* WRITTEN INSTRUCTION *
Copy word for word the part of the rows below that opens with the line containing "scientific name: Lebia viridis" and closes with the last line of the rows.

* INPUT FOR THIS TASK *
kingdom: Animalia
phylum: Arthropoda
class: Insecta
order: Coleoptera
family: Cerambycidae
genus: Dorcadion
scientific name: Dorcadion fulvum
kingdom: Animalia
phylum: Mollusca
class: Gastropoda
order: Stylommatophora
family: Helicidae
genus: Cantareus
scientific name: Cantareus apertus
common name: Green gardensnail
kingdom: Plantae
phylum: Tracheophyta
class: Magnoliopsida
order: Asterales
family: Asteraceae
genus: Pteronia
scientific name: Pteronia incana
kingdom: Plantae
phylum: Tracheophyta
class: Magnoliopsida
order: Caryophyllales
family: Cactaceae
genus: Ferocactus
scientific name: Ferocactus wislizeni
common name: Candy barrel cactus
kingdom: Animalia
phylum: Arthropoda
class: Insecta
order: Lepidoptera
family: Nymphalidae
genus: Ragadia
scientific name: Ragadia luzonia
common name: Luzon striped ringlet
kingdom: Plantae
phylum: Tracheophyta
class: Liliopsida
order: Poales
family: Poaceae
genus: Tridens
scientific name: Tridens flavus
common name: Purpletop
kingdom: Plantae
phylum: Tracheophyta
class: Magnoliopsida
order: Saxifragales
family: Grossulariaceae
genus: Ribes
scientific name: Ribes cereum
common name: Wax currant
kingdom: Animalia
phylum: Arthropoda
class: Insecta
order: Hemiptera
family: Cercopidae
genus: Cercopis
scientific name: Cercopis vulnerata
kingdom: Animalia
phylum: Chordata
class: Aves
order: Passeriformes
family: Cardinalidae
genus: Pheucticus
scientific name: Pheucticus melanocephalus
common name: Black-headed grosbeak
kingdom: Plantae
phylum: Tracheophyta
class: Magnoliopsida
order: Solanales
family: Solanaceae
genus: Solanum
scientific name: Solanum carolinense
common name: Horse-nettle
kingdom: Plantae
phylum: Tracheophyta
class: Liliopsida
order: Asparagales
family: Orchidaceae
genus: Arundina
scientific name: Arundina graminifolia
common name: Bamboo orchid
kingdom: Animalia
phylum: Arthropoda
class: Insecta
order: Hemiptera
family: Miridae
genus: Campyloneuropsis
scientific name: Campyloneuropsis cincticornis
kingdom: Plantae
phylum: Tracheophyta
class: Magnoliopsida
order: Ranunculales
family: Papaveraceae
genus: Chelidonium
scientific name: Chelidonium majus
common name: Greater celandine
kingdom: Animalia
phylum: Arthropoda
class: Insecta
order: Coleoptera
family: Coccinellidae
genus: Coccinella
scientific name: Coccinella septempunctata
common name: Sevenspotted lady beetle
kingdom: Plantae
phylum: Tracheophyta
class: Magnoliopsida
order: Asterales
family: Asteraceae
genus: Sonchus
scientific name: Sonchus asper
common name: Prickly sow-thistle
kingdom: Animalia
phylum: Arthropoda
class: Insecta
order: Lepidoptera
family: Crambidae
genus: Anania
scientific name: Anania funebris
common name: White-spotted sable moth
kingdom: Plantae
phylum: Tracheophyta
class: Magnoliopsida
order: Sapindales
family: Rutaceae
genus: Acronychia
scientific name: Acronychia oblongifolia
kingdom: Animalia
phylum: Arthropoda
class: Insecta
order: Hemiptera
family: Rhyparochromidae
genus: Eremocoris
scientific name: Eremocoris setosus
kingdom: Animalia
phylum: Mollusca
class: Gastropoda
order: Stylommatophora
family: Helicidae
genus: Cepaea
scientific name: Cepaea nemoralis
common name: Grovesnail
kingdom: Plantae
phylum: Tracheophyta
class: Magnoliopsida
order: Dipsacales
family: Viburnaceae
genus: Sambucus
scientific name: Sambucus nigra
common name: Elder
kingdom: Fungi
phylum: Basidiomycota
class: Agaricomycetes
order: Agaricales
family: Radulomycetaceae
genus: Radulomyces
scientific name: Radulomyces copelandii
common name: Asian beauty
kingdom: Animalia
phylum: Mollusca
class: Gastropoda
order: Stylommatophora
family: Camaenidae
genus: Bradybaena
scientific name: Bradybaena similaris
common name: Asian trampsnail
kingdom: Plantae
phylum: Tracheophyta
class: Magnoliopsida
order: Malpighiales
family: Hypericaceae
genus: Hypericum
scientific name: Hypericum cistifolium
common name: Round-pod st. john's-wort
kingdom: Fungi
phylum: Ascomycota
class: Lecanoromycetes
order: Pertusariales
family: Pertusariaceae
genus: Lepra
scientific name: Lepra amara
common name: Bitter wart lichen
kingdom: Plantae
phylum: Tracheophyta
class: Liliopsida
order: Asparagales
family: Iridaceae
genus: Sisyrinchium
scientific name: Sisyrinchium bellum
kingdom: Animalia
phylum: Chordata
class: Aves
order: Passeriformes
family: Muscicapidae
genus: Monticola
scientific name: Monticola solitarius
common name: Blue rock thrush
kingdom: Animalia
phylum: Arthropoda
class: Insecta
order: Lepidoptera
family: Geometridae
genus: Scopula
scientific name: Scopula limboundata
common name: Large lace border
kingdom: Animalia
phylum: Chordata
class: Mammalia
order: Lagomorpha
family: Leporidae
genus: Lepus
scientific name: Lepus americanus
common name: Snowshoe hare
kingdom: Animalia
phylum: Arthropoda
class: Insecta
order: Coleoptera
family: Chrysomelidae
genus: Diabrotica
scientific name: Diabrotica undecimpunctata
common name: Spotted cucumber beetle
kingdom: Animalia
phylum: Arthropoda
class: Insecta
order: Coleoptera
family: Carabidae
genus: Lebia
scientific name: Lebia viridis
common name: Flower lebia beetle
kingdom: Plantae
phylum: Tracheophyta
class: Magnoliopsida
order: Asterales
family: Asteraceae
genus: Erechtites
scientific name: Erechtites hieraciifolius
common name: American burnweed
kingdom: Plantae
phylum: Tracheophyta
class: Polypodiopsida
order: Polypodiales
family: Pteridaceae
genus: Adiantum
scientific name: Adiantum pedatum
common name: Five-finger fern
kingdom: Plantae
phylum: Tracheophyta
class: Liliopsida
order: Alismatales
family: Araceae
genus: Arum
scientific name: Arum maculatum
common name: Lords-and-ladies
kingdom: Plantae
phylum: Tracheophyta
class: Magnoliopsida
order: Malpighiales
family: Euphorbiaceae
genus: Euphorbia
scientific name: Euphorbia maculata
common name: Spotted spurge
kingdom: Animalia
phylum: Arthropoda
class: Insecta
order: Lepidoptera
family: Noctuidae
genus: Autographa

* WRITTEN SOLUTION *
scientific name: Lebia viridis
common name: Flower lebia beetle
kingdom: Plantae
phylum: Tracheophyta
class: Magnoliopsida
order: Asterales
family: Asteraceae
genus: Erechtites
scientific name: Erechtites hieraciifolius
common name: American burnweed
kingdom: Plantae
phylum: Tracheophyta
class: Polypodiopsida
order: Polypodiales
family: Pteridaceae
genus: Adiantum
scientific name: Adiantum pedatum
common name: Five-finger fern
kingdom: Plantae
phylum: Tracheophyta
class: Liliopsida
order: Alismatales
family: Araceae
genus: Arum
scientific name: Arum maculatum
common name: Lords-and-ladies
kingdom: Plantae
phylum: Tracheophyta
class: Magnoliopsida
order: Malpighiales
family: Euphorbiaceae
genus: Euphorbia
scientific name: Euphorbia maculata
common name: Spotted spurge
kingdom: Animalia
phylum: Arthropoda
class: Insecta
order: Lepidoptera
family: Noctuidae
genus: Autographa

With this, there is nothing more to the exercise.